К осени у мыса быстро темнеет.

     Вдалеке уже мелькают фонари лодок, мужики вышли на ночной лов.

     Мы сидим у костерка, тлеют угли, там уже печется картошка. Для нее масло и брынза татарская припасены.

     — Да куда они подевались? — Олег волнуется.

     Он включает фары — видны фигурки на берегу. Это отец и дочь.

     Ира гладит отца по голове, раскачиваясь, как китайский болванчик, что-то говорит. Но даже вблизи ничего не услышишь из-за прибоя.

     Еще месяц, и никакие фары тут не нужны. Волны начнут светиться, будто у моря праздник какой.

     Морю всегда все равно.

Ставрида

 

Когда капитан Гюйс коптит рыбу — чтобы лезли, не любит.

     Я и сам не люблю, поэтому делаю, что велено — строгаю топором щепки: тюк-тюк.

     Жена Гюйса для копчения припасает корешки груши, сухую лозу винограда. И ветки вишни. Получается янтарь.

     Да что там янтарь? Золото червонное!

     У ног Букса. Рыжая дворняга, в холке до колена, с мордой лисы, один глаз открыт, другой закрыт. Если чужая лодка даже в полумиле от их причала, где качается катамаран, Букса ворчит.

     Жена развешивает белье, но ветер срывает его до прищепок. Не с моря ветер, со степи.

     — Гюйс, поди придержи!

     — У меня руки в рыбе!

     — Едрён патрон! Ну, вот всегда так!

     — Рита, я помогу.

     Ну, если разве что… Портки и рубахи развесили — манит пальцем, пошли. У нее заначка рядом с иконами и фотографией. На ней юная Рита в подвенечном, а Гюйс в берете морской пехоты.

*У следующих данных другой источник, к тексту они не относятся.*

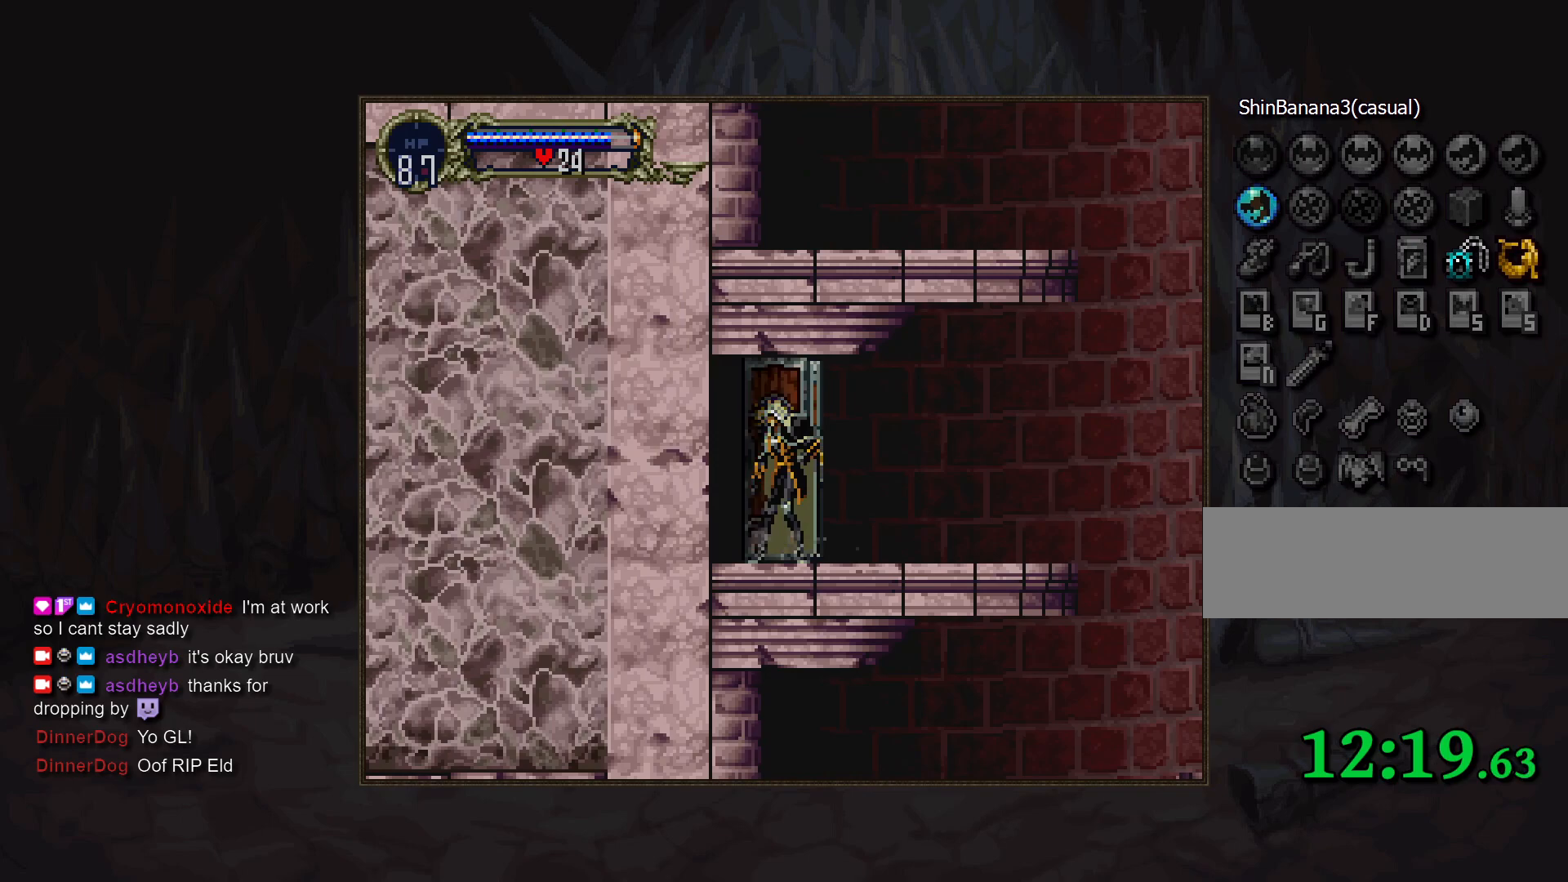
{"buttons": [], "events": []}
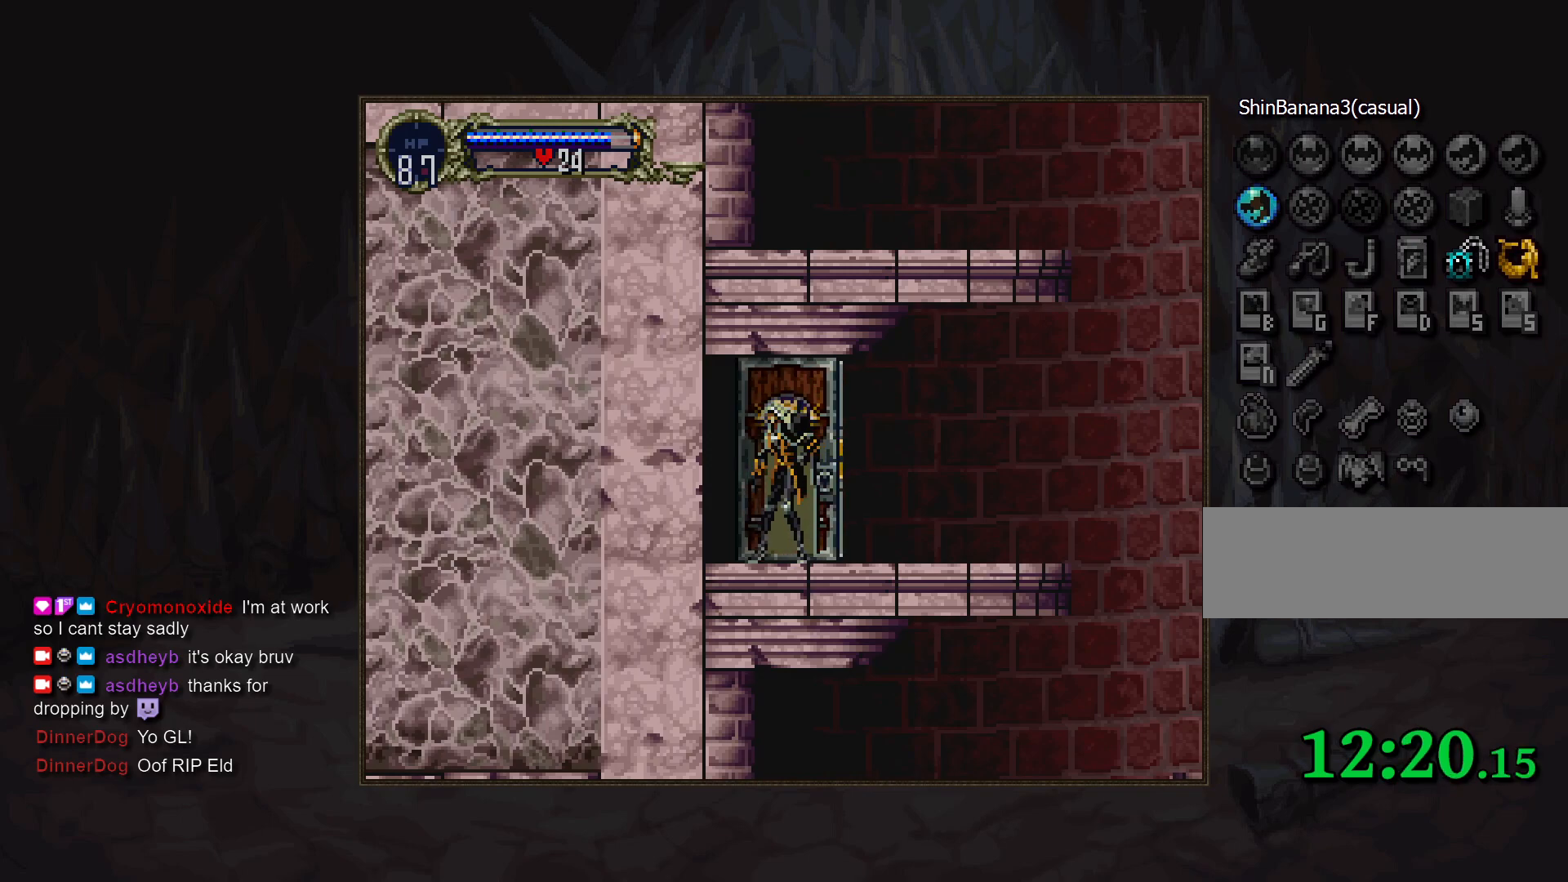
{"buttons": [], "events": []}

     Апостол Николай косится на нас.

     Рита подмигивает. Наливает в наперстки что-то зеленое.

     Спрашиваю: плохо не будет?.. Не ссы! От спирта на мелиссе, лис­тах смородины и грецком орехе кто умер? Хоть кого из рыбаков спроси, от Ритиного шнапса умер ли кто? Пижон городской!

     — А капитану?

     Но мы оба знаем: стакан, другой, и не будет у нас никакой копченой ставриды.

     Почнет Гюйс вечную песнь, что, будь он половчей, поудачливей, — не сидел бы тут с нами на мысе Карантинном. Не препирался бы с женой из-за фигни. А входил бы уже в белом кителе на рубку парома. С трубкой в зубах. А вахтенный офицер уже выкрикивал бы: “Смирно! Капитан на мостике!”

     У обоих глаза цвета полыни. С оттенком моря, каким оно бывает перед отливом.

     У сына тоже были такие, пока не утонул.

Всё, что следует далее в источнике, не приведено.